The market leader remains Eylea, which “continues to reign supreme,” Spherix found. But the $8.3 billion a year megablockbuster will “face fierce competition” from Vabysmo, Roche’s newly launched bispecific antibody.

Roche’s therapy, which tackles two targets associated with AMD instead of just one, nabbed FDA approval at the start of the year to treat nAMD and diabetic macular edema (DME), and the Swiss major started rolling it out at the end of January 2022.

Early Spherix projections show Vabysmo “gaining rapid uptake” within the first six months of launch, which it sees “resulting in a potential decline of Eylea share.” But don’t write off Eylea just yet, the report’s authors say.

“While there is considerable excitement surrounding Genentech’s Vabysmo, the company has significant ground to cover in order to contend with Regeneron,” Spherix said.

Among the 103 ophthalmologists surveyed, Regeneron not only outpaces its competition on manufacturer perceptions and favorability, but it’s also the “clear leader” in practice and patient support, Spherix found.

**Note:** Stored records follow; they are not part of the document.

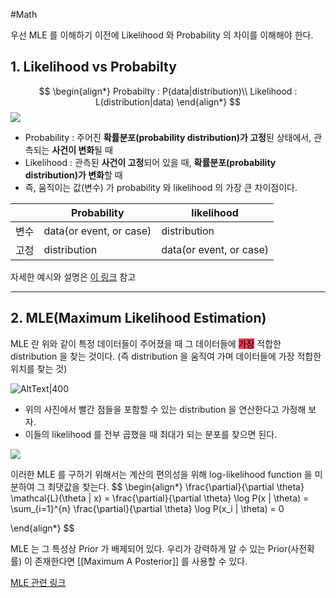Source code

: #Math 

우선 MLE 를 이해하기 이전에 Likelihood 와 Probability 의 차이를 이해해야 한다.

## 1. Likelihood vs Probabilty
$$
\begin{align*}
Probabilty : P(data|distribution)\\
Likelihood : L(distribution|data)
\end{align*}
$$
![](_media-sync_resources/20240417T174111/20240417T174111_62134.png)

* Probability : 주어진 **확률분포(probability distribution)가 고정**된 상태에서, 관측되는 **사건이 변화**될 때
* Likelihood : 관측된 **사건이 고정**되어 있을 때, **확률분포(probability distribution)가 변화**할 때
* 즉, 움직이는 값(변수) 가 probability 와 likelihood 의 가장 큰 차이점이다.

|      | Probability             | likelihood              |
| ---- | ----------------------- | ----------------------- |
| 변수 | data(or event, or case) | distribution            |
| 고정 | distribution            | data(or event, or case) |
자세한 예시와 설명은 [이 링크](https://xoft.tistory.com/30) 참고

---
## 2. MLE(Maximum Likelihood Estimation) 

MLE 란 위와 같이 특정 데이터들이 주어졌을 때 그 데이터들에 <mark style='background:#eb3b5a'>가장</mark> 적합한 distribution 을 찾는 것이다.
(즉 distribution 을 움직여 가며 데이터들에 가장 적합한 위치를 찾는 것)

![AltText|400](_media-sync_resources/20240417T174111/20240417T174111_96425.png)

* 위의 사진에서 빨간 점들을 포함할 수 있는 distribution 을 연산한다고 가정해 보자.
* 이들의 likelihood 를 전부 곱했을 때 최대가 되는 분포를 찾으면 된다.

![](_media-sync_resources/20240417T174111/20240417T174111_58015.png)

이러한 MLE 를 구하기 위해서는 계산의 편의성을 위해 log-likelihood function 을 미분하여 그 최댓값을 찾는다.
$$
\begin{align*}
\frac{\partial}{\partial \theta} \mathcal{L}(\theta | x) = \frac{\partial}{\partial \theta} \log P(x | \theta) = \sum_{i=1}^{n} \frac{\partial}{\partial \theta} \log P(x_i | \theta) = 0

\end{align*}
$$

MLE 는 그 특성상 Prior 가 배제되어 있다. 우리가 강력하게 알 수 있는 Prior(사전확률) 이 존재한다면 [[Maximum A Posterior]] 를 사용할 수 있다.

[MLE 관련 링크](https://xoft.tistory.com/30)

When asked which types of patients they plan to treat with Vabysmo, the ophthalmologists pointed to those who’ve tried other treatments before, including patients previously treated with Eylea. This suggests “Regeneron’s brand will likely maintain first-line preference (for the time being),” the firm concluded.

Vabysmo’s flexible dosing could be a key advantage. While Eylea is administered once every one to two months, Vabysmo—after a series of four monthly injections—can be taken once every one to four months, depending on the patient’s vision outcomes and anatomy.

But analysts at Evaluate see sales for Vabysmo hitting just $1.1 billion by 2026, far off the major cash haul Eylea brings in each year. Besides, Regeneron is working on a higher-dose version of Eylea that could be administered every four months, countering the convenience threat posed by Vabysmo.

While Vabysmo is the first bispecific antibody for the eye, the drug launch isn’t Roche’s first rodeo in ophthalmology—it did, after all, develop and market Lucentis, which has been a perennial blockbuster for the company.

Lucentis made $1.46 billion in 2021 and is FDA-approved for a whole host of conditions, including wet AMD and DME, macular edema following retinal vein occlusion, diabetic retinopathy and myopic choroidal neovascularisation.

In terms of contacts with reps, ophthalmologists said their most recent in-person contact was with an Eylea representative, followed by Lucentis. The majority, however, “have had no contact with a Byooviz representative in person,” the report found.

The report also found that seeing reps “have been largely in person the last three months,” with nearly half of respondents rating them as “high value.”